Task statement
In the text on strace backtraces, reproduce everything from "After 15+ years" down to "what it did.".

Backtraces with strace
I discovered strace somewhere between my first part time web development part time job in 2005 and my first full time “software engineering” job in 2008, and it seemed like a superpower giving me x-ray vision into running infrastructure. When a process was stuck, or existing after a cryptic error message, instead of grepping around I could get a pretty good timeline of what the process was up to.
It has some fatal flaws, the ptrace
based technology can cause performance issues so it’s mostly not suited to running in production (unless you were
one of my personal heros: the old mysql@facebook team which liked to live dangerously and often used ptrace
based debuggers to obtain life profiling data).
If you’re intro history of performance engineering before perf
and ebpf
and friends, I highly recommend reading up on poor mans profiler.
After 15+ years I thought I knew most of the useful features, but last month I found a new incredibly useful flag: --stack-traces
. It appears
it was added in 2014 and I’m just finding out about it now! When you specify the --stack-traces
flag strace will print the stack trace that
resulted in the system call. I was debugging some complex signal handling interactions between Go and Cgo and while I knew someone was messing
with the signal I didn’t know who. After a couple hours of grepping the entire codebase I just wasn’t sure how the code ended up doing what it did.

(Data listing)

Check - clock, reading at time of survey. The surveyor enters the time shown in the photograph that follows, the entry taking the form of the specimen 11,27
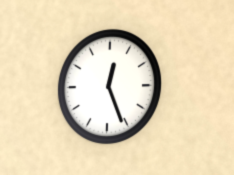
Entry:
12,26
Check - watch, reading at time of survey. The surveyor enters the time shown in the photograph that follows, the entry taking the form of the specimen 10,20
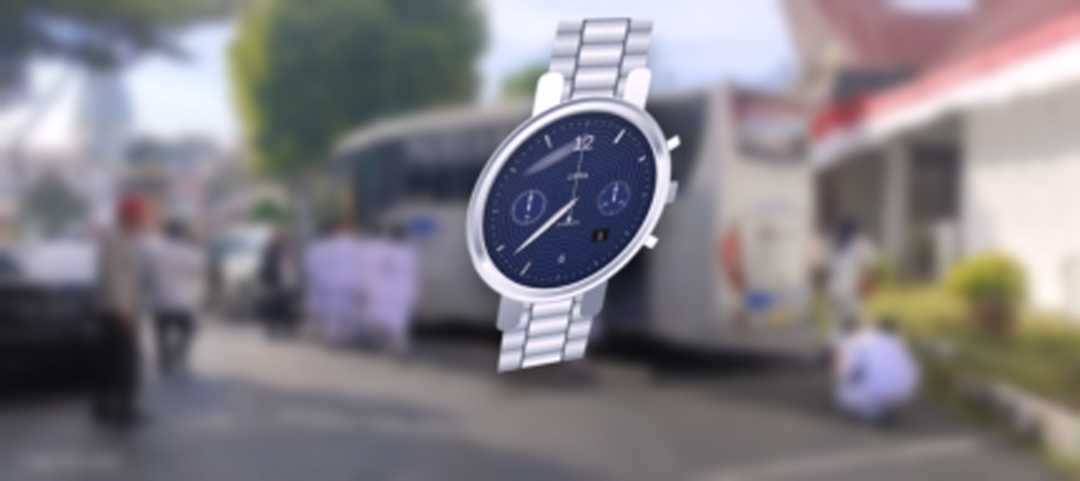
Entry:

Reply to the task
After 15+ years I thought I knew most of the useful features, but last month I found a new incredibly useful flag: --stack-traces
. It appears
it was added in 2014 and I’m just finding out about it now! When you specify the --stack-traces
flag strace will print the stack trace that
resulted in the system call. I was debugging some complex signal handling interactions between Go and Cgo and while I knew someone was messing
with the signal I didn’t know who. After a couple hours of grepping the entire codebase I just wasn’t sure how the code ended up doing what it did.